We followed our guide through the exhibit, which contained more than 700 original artifacts from Auschwitz. These kids were not shy, they asked questions and answered everything the guide posed to them. They seemed to know every date and timeline, even Linda was extremely impressed.
It’s the human element that really hit home. When they saw the shoe belonging to a small child with the sock still stuffed into it, they tried to put a story to that shoe. Who was that child? Why was he/she in such a hurry? Was the shoe forcefully removed? Did that child go into the gas chamber?

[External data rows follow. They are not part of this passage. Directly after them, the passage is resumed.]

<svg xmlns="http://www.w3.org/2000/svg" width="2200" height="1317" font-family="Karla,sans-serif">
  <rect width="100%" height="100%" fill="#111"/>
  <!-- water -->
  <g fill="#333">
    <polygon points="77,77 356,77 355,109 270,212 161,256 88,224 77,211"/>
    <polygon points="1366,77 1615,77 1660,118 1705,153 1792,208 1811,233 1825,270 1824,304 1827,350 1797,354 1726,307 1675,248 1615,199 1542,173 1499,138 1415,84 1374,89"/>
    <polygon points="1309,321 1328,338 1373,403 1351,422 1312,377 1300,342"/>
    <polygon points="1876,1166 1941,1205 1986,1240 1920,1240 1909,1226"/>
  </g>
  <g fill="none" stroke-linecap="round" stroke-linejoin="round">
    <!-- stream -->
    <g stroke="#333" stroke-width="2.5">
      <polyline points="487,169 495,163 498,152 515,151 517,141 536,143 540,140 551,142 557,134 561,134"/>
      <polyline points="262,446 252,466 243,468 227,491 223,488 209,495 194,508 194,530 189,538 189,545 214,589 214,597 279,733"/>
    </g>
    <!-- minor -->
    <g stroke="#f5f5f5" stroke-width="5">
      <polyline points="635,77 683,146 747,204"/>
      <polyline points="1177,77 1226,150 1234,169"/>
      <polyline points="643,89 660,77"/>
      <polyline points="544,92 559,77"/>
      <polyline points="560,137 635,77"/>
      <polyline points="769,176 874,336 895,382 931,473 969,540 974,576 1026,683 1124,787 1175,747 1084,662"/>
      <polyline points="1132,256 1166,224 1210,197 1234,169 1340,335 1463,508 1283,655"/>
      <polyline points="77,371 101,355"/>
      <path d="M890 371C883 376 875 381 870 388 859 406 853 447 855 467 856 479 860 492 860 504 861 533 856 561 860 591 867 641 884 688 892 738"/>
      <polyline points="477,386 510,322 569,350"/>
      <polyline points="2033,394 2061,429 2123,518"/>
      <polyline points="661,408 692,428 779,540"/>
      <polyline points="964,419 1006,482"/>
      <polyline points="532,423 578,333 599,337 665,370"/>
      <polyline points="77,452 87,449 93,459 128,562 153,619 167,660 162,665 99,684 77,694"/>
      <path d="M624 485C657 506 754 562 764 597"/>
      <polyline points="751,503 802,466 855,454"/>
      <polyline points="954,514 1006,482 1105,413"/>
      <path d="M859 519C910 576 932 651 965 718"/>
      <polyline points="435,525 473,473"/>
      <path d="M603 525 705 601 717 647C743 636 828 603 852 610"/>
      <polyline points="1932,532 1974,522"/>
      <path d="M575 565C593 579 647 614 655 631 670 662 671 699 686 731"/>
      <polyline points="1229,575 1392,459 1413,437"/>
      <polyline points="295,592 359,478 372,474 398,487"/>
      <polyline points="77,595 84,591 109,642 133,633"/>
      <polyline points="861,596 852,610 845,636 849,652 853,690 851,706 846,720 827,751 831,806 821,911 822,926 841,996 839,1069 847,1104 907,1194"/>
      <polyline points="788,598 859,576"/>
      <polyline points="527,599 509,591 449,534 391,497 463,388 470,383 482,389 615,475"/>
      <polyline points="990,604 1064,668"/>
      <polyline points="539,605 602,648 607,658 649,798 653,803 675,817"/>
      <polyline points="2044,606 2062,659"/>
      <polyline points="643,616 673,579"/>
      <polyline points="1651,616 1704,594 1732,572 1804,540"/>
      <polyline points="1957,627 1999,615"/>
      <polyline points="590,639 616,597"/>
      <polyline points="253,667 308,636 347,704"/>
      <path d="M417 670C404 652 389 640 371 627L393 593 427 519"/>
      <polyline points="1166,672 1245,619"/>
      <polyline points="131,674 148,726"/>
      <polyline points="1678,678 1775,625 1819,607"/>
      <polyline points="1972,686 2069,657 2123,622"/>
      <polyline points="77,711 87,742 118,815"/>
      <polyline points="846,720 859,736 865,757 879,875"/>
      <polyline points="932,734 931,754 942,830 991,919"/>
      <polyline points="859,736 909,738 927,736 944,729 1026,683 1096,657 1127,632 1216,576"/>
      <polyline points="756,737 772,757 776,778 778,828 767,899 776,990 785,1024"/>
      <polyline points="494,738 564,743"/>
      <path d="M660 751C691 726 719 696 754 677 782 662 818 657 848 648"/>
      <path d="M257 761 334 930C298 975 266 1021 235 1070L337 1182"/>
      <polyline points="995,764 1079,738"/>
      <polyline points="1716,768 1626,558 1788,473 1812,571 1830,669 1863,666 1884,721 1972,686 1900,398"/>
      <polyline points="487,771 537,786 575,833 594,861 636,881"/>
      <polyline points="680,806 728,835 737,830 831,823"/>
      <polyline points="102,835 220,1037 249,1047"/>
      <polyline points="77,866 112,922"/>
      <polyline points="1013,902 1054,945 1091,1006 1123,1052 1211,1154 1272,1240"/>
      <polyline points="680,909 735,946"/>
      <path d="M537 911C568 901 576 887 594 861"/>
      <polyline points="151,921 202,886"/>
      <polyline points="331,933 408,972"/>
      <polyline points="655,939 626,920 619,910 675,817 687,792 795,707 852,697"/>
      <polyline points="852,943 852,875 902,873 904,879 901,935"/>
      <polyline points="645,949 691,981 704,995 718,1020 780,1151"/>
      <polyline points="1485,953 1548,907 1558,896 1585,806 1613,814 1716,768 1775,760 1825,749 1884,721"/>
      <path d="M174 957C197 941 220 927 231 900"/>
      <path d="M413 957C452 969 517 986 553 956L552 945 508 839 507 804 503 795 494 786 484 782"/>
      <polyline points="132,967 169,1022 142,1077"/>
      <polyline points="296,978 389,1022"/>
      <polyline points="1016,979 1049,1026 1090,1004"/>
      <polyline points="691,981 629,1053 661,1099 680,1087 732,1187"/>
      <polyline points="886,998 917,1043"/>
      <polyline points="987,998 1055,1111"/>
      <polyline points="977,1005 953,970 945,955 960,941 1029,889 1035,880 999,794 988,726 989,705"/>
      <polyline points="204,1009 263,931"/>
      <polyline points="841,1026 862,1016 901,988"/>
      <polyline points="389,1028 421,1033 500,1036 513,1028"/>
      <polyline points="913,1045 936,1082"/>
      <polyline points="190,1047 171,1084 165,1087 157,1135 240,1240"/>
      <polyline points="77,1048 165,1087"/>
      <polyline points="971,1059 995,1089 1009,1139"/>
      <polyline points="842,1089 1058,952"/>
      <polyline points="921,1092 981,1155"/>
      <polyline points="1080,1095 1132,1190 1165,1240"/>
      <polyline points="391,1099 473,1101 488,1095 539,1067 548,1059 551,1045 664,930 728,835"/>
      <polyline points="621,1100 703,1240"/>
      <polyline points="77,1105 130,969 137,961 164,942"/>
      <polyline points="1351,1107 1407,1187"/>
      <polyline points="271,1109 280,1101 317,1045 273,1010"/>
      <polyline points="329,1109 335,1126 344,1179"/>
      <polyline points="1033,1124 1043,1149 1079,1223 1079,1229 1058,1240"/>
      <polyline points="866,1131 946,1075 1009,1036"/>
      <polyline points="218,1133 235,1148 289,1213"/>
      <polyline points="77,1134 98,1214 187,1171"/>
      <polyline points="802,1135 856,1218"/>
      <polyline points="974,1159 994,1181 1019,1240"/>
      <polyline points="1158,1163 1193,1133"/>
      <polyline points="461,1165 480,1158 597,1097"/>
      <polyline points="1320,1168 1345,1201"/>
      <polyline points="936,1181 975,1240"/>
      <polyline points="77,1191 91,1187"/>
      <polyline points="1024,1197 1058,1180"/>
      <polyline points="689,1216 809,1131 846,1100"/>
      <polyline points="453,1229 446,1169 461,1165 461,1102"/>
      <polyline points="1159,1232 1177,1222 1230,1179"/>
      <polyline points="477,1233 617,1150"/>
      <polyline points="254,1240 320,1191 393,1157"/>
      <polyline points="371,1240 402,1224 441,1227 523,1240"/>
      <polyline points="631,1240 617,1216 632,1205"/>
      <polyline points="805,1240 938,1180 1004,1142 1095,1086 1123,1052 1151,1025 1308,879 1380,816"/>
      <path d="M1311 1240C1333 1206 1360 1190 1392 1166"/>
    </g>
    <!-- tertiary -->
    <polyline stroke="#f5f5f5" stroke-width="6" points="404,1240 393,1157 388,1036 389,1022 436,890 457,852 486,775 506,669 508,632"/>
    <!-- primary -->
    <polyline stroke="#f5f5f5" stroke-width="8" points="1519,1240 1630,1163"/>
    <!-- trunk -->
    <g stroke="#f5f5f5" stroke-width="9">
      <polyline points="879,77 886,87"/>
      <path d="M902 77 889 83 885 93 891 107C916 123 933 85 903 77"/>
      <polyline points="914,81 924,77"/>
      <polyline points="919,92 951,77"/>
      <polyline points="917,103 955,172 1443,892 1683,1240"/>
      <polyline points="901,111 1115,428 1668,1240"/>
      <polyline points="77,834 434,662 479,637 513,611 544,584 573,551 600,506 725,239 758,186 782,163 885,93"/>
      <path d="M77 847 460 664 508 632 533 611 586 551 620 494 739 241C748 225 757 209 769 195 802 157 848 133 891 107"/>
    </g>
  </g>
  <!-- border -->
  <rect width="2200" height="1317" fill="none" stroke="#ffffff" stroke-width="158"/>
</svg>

There were other artifacts that were equally disturbing and thought-provoking. The exhibit includes an original German-made Model 2 freight wagon, which stands outside in front of the museum. It was used to transport Jews, Roma, disabled people, homosexuals, Polish political prisoners and others to the camp. We discussed how it had no windows, how cramped and acrid the smell must have been. How they must have been so relieved to finally arrive at their destination and have the door open so they could breathe fresh air, only to have their belongings stolen and be part of a selection line for a “shower.” That led us to the exhibit and discussion of the way in which the gas chambers were highly efficient with the column where the Zyklon B gas would enter to kill a maximum amount of people in a minimum amount of time.
I looked at their faces. Complete silence, as they absorbed what Linda was saying.
I couldn’t help wonder if they thought, even for a moment, had they lived in that time, they could have been part of that selection.
We went on to see and hear movies, propaganda posters, barbed wire and columns from the camp, wooden bunkers, letters, survivor testimonies, hundreds of photographs, original paintings and drawings, maps, a desk belonging to Rudolf Höss, the first and the longest serving Auschwitz commandant. The list is long and the imagination and discussions, endless.
Watching these kids learn and experience history, and the history of my ancestors, was an emotional experience I will never forget. Kathy later told me, in their hour-and-a-half bus ride back to school, they didn’t stop talking about their experience. It meant as much to them as it did to Marshall and me.
What began with my uncle’s desire to leave his story of survival for his grandchildren, ended with thousands of kids learning about this horrific period in history. Somehow, it gives their suffering a purpose, and the sayings, “never again” and “never forget,” may actually have a chance.